A pro-government columnist describes the decisions taken at the EU summit as a victory for Hungary, while a left-wing analyst worries about the plight of immigrants who will be kept in closed facilities while their applications are processed.

In Magyar Idők, Dávid Megyeri welcomes the principles adopted by the leaders of the 28 member states in Brussels as fully in line with what Hungary has always stood for. They decided in fact to protect Europe’s outer borders and to give up the idea of mandatory migrant relocation. Thus, he explains, the idea of infringement procedures against countries which have resisted compulsory relocation quotas must be dropped. Megyeri hopes that despite bitter efforts by pro-immigration forces, it will now become possible to get rid of the practice of ‘more Europe and more immigration’ and focus on ‘more security and more competitiveness’.

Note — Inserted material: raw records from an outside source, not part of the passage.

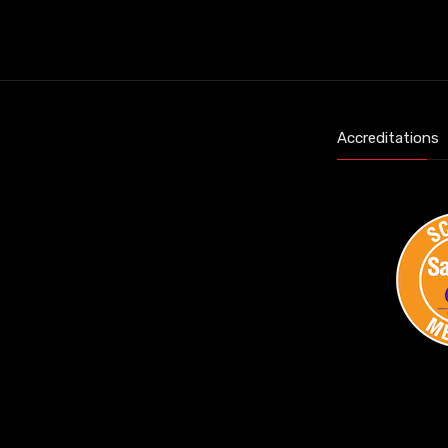
Accreditations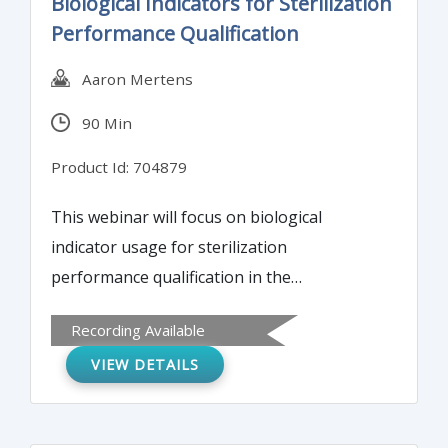
Biological Indicators for Sterilization
substance including steps to reduce
Performance Qualification
impurities. Both traditional and enhanced
approaches are discussed.
Aaron Mertens
90 Min
Product Id: 704879
This webinar will focus on biological
indicator usage for sterilization
performance qualification in the
pharmaceutical and biotech industry.
Recording Available
Biological indicator preparation, including
VIEW DETAILS
population and D-value resistance
determination, is presented in depth.
Understanding these details is critical to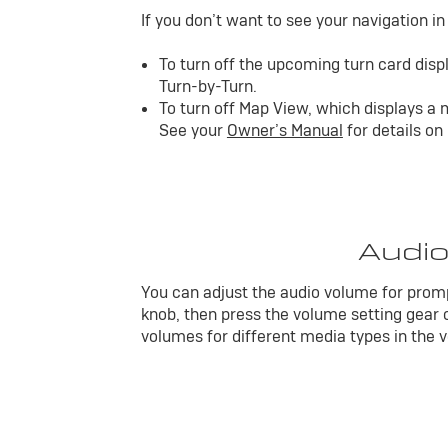
If you don’t want to see your navigation i
To turn off the upcoming turn card displ
Turn-by-Turn.
To turn off Map View, which displays a m
See your
Owner’s Manual
for details on
Audio
You can adjust the audio volume for promp
knob, then press the volume setting gear o
volumes for different media types in the v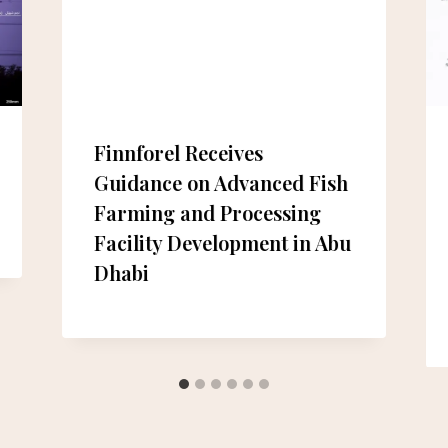
Finnforel Receives
Guidance on Advanced Fish
Farming and Processing
Facility Development in Abu
Dhabi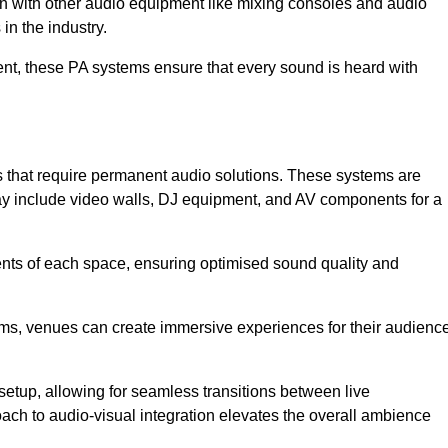
ion with other audio equipment like mixing consoles and audio
in the industry.
event, these PA systems ensure that every sound is heard with
s that require permanent audio solutions. These systems are
ay include video walls, DJ equipment, and AV components for a
ents of each space, ensuring optimised sound quality and
ems, venues can create immersive experiences for their audience
setup, allowing for seamless transitions between live
h to audio-visual integration elevates the overall ambience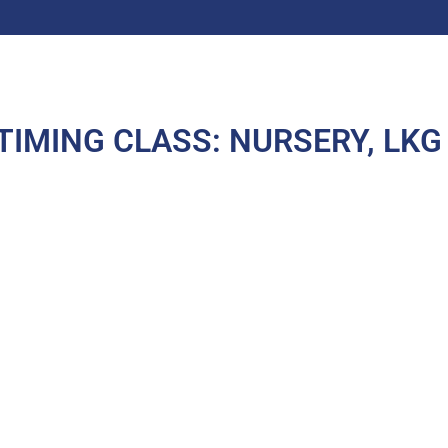
TIMING CLASS: NURSERY, LKG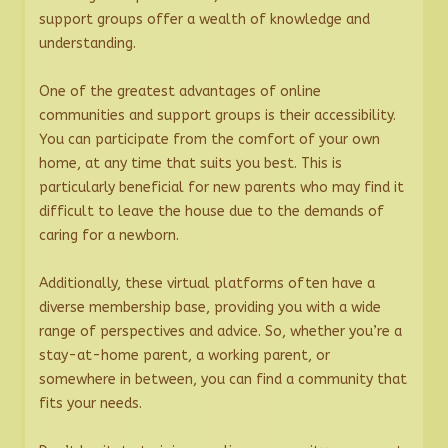
support groups offer a wealth of knowledge and
understanding.
One of the greatest advantages of online
communities and support groups is their accessibility.
You can participate from the comfort of your own
home, at any time that suits you best. This is
particularly beneficial for new parents who may find it
difficult to leave the house due to the demands of
caring for a newborn.
Additionally, these virtual platforms often have a
diverse membership base, providing you with a wide
range of perspectives and advice. So, whether you’re a
stay-at-home parent, a working parent, or
somewhere in between, you can find a community that
fits your needs.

In Népszava, editor Gábor Horváth is worried about the idea of setting up closed camps where asylum seekers will have to wait until their applications are processed. He gives an overview of the history of concentration camps, from the first ones in Cuba up to the Nazi death camps and hints that EU leaders must be conscious of what it means to lock migrants in camps. It is no coincidence, he writes, that instead of “closed’, they call such centres ‘controlled’ in their communique. Nevertheless, Horváth fears that in a few decades from now Europe may well feel ashamed of what it is doing.